> **Brief**: Find the lines holding the string "Ranni" in the data, then copy all of them.

[Stored items from a collection]
BEGIN

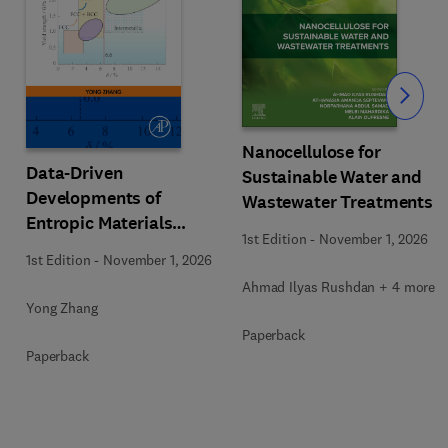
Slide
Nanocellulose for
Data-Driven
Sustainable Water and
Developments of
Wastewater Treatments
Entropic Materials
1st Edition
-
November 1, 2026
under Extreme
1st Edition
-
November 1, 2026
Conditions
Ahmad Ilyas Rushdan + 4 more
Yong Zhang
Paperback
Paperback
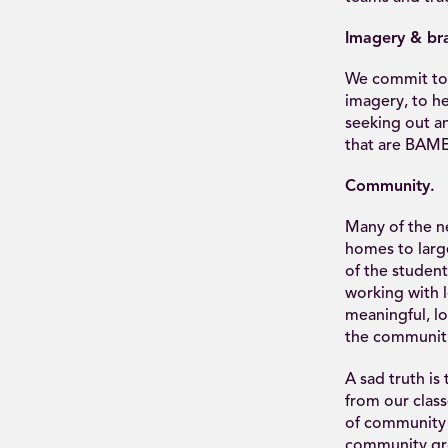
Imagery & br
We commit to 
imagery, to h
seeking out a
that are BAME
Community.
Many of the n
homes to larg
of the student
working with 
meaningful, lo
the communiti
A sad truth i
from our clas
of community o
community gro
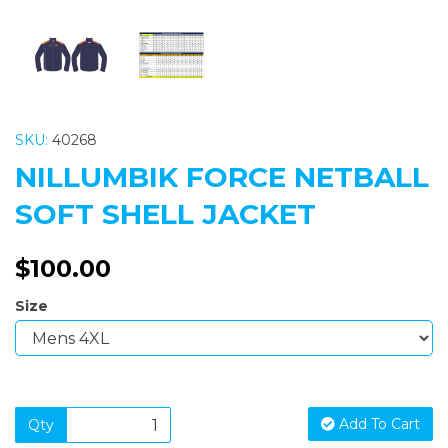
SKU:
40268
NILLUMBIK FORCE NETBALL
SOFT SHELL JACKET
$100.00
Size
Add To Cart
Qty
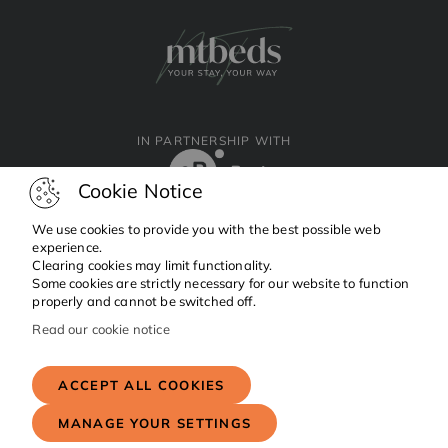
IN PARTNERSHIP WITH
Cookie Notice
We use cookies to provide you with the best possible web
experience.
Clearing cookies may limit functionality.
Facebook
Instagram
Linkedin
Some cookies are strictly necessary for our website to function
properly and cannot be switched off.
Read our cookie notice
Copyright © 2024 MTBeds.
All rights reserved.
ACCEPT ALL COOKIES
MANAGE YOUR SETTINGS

END
BEGIN

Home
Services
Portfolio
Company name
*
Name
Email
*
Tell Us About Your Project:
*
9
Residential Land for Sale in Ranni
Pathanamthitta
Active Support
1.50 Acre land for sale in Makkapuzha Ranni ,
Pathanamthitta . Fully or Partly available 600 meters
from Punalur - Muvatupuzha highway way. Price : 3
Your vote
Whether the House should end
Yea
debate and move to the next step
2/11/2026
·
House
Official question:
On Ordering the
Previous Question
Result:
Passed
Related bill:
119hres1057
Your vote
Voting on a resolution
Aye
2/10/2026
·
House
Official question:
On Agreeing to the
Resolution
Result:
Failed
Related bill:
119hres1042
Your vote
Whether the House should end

END

> **Exercise answer**:
Residential Land for Sale in Ranni
1.50 Acre land for sale in Makkapuzha Ranni ,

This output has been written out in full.